TASK PROMPT
In the Coopers Imperial IPA recipe below, how much Centennial hops goes into the fermenter once vigorous fermentation is complete?

Coopers Imperial IPA

Ingredients
1.7kg Original Series Draught beer kit
1.7kg Premium Series IPA
500 gram of Coopers Dry Malt Extract
8 oz. of 20L Crystal Malt
6 oz Centennial Hops
The kit yeast - preferably making a starter
Made to 23 litres
Start ferment at 70F then go down to 65F.

Procedures
- Add Crystal malt to 2 liters of water in a pot.
- Heat up to just under boiling. Remove from heat and let sit for a few minutes.
- Strain liquid into another pot (leaving the grain behind). Bring liquid to a boil. Add 2 oz. of Centennial hops. After 5 minutes add an additional 2 oz. of Centennial hops. Continue boiling for another 5 minutes.
- Add Dry Malt to fermenter.
- Strain the hot liquid into the fermenter (leaving the hops behind).
- Add the hopped concentrate from the beer kits to the fermenter.
- Top up to 23 liters with cold water.
- Add the yeast from the kits when temperature is below 70 F.
- After vigorous fermentation is complete (about 5 days), add the last 2 oz. of Centennial hops to the fermenter (using a muslin bag or cheese cloth).
- Keep the hops in the fermenter for 20 days or until bottling, whatever is shorter.
 
follow the recipe, and as an ipa or iipa is supposed to be out there, don't secondary unless you want to oak it
 
Awesome, thank you. So i am assuming that only making in the primary, I will have enough carbonation?? I don't want a "flat" beer but I also don't want an overly carbonated beer either. Thanks for the quick reply!
 
no, you won't be carbonated when just bottling it. make sure you do add sugar when bottling. adding 5 ounces of boiled sugar (boiled in a cup of water) will let it carb. make sure you read the sticky notes on this forum on bottling and carbing
 
no, you won't be carbonated when just bottling it. make sure you do add sugar when bottling. adding 5 ounces of boiled sugar (boiled in a cup of water) will let it carb. make sure you read the sticky notes on this forum on bottling and carbing

OK that helps, thank you. Like I mentioned in the opening post, I do have these little sugar pellets Coopers provided that I can use when bottling but I prefer the idea of boiled sugar - seems more of a purest vs the somewhat cheesy pellets (though easy).

GIVEN MATERIAL

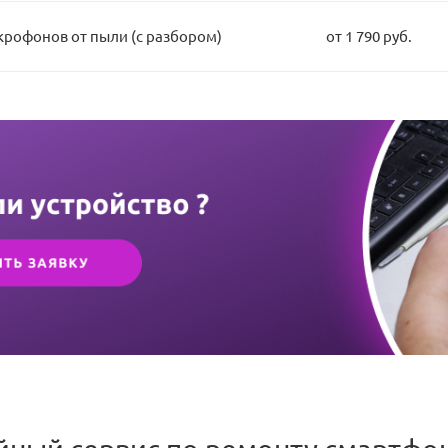
крофонов от пыли (с разбором)
от 1 790 руб.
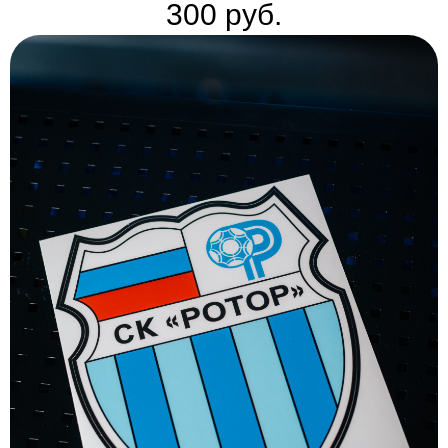
300
руб.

WRITTEN SOLUTION
2 oz. of Centennial hops, in a muslin bag or cheese cloth.